§ **EXTRACT PROVIDED**:

▬▬▬

Reputation: 5567
So I have been writing a Sudoku game in C++. I have most of the game logic done and tested, but I wanted to use Qt on top of it for the GUI. I was trying to figure out the best way to work with the Qt classes for my needs.
As a test, I played around with QAbstractTableModel. I subclassed it and had it access my existing data model and my existing controllers. For now I am using QTableView to get basic rendering of the Sudoku board and basic "editing" (you can just change any value). It looks nothing like what I want, but the functionality is all there (or can be added).
I wanted to make a data model and controllers to modify it all in C++, without depending on a framework. Then I wanted to just have Qt sit on top. So I have this working, and here is a quick "diagram" of how these things communicate at a high level
QTableView?
^
|
v
PuzzleModel : QAbstractTableModel
^ |
| |_____________
| v
Real data model classes <------------ Controllers
My question is, how can I modify QTableView or should I create my own view or QWidget in order to display the data the way I want?
Ideally, I'd like to display a fixed size table (no headers, no resizing), and disallow multi-selecting. There are some customizations on how I'd render various font styles/colors, but I think I can handle that pretty easily. I'd also like to render each cell as either a number, or like this for "marks":
*-------------* *-------------*
| 1 2 3 | | ****** |
| 4 6 | | * |
| 8 9 | | * |
*-------------* *-------------*
So clearly I can't continue using QTableView out of the box. Do I create my own QStyledItemDelegate and still use QTableView? Do I need to create a whole Widget? If I create
Just looking for some advice/direction from someone who knows the capabilities of the various Qt classes.
Upvotes: 3
Views: 1394
Reputation: 25283
You have two options:
Continue to use QTableView
and your QAbstractTableModel
, and subclass QStyledItemDelegate
to render the cells exactly how you want them. You can't change the inter-cell painting that way, though.
Note, however, that you can achieve a lot of what you want (fonts, colors) by reacting to more Qt::ItemDataRole
s from your model's data()
implementation.
Write a custom widget and use a custom data provider interface. Let me stress that: don't continue to use QAbstractTableModel
when you implement your own SudokuWidget
. It's much simpler for everyone that way (QAbstractItemModel
is both way too abstract and way too specialised for the case of item views to be useful as a general data provider interface).
My advice is to go with (2). Interview is overrated.

▬▬▬

§ **COMPLETE THE FOLLOWING**:
- A) Rewrite the passage of the Qt Sudoku discussion from "Write a custom" to "Interview is overrated.", replacing "custom widget" with "dedicated widget".
- B) Answer these questions using the Qt Sudoku discussion:
(i) Which Qt class does the asker currently use to get basic rendering of the Sudoku board?
(ii) In the first option of the reply, which class should be subclassed to render the cells?
(iii) Which of the two options does the reply recommend?
- C) List every identifier in the Qt Sudoku discussion that begins with a capital "Q" followed directly by another capital letter.
The entries are separate material, distinct from the Qt Sudoku discussion.

[Saved data entries]
▬▬▬

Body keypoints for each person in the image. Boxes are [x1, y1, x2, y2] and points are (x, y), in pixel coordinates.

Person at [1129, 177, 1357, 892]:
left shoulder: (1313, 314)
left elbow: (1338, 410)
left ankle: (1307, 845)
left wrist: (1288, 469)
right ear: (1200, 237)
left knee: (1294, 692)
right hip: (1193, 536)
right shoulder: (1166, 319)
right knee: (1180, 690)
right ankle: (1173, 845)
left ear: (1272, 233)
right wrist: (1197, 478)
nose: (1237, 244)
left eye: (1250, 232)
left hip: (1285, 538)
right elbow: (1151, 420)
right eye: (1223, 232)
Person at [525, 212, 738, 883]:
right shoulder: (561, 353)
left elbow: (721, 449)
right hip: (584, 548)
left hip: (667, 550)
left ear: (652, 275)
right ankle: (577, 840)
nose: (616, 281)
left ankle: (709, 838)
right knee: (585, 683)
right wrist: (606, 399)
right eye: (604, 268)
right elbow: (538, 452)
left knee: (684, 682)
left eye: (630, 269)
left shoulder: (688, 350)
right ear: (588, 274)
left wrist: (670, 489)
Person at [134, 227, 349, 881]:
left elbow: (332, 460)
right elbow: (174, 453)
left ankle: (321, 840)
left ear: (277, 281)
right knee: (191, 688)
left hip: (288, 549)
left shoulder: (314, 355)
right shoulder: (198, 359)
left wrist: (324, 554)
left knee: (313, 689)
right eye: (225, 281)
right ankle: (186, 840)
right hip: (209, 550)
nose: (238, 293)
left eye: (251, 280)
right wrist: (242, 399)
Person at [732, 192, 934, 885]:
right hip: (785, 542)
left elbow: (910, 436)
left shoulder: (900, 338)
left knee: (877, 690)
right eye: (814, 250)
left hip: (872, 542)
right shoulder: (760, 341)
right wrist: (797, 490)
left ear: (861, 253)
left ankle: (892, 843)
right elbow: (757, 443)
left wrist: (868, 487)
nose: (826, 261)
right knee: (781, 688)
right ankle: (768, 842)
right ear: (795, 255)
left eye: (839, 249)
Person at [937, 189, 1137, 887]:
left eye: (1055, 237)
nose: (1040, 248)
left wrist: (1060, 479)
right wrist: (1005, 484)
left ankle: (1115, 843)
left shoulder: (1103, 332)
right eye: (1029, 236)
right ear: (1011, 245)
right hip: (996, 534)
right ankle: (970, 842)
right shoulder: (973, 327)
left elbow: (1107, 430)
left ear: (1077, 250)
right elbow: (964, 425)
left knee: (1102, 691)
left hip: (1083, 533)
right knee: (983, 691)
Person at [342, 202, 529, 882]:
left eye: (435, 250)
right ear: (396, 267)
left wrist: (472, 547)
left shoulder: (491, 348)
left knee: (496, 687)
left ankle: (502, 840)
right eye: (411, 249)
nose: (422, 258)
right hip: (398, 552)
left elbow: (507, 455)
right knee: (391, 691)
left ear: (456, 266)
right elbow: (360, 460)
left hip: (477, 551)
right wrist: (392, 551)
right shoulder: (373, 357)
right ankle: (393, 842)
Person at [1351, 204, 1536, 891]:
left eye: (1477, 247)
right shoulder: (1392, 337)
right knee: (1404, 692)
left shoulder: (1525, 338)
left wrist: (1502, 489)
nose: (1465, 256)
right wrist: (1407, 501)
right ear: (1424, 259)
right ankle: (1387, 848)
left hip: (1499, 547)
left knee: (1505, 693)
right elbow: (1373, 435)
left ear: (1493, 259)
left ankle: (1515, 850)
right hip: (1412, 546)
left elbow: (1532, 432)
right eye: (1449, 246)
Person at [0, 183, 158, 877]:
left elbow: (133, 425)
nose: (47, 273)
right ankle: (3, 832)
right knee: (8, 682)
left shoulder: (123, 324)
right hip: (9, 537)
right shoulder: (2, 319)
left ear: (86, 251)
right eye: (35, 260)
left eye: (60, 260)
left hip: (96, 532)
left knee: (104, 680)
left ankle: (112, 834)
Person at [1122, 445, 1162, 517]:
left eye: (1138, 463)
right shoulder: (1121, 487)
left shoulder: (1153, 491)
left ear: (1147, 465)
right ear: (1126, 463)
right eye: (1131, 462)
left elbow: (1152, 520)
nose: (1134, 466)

▬▬▬

§ **ACTIVITY ANSWERS**:
- A)
Write a dedicated widget and use a custom data provider interface. Let me stress that: don't continue to use QAbstractTableModel
when you implement your own SudokuWidget
. It's much simpler for everyone that way (QAbstractItemModel
is both way too abstract and way too specialised for the case of item views to be useful as a general data provider interface).
My advice is to go with (2). Interview is overrated.

- B)
(i) QTableView
(ii) QStyledItemDelegate
(iii) Option (2): writing a custom widget with a custom data provider interface

- C)
QAbstractTableModel
QTableView
QWidget
QStyledItemDelegate
QAbstractItemModel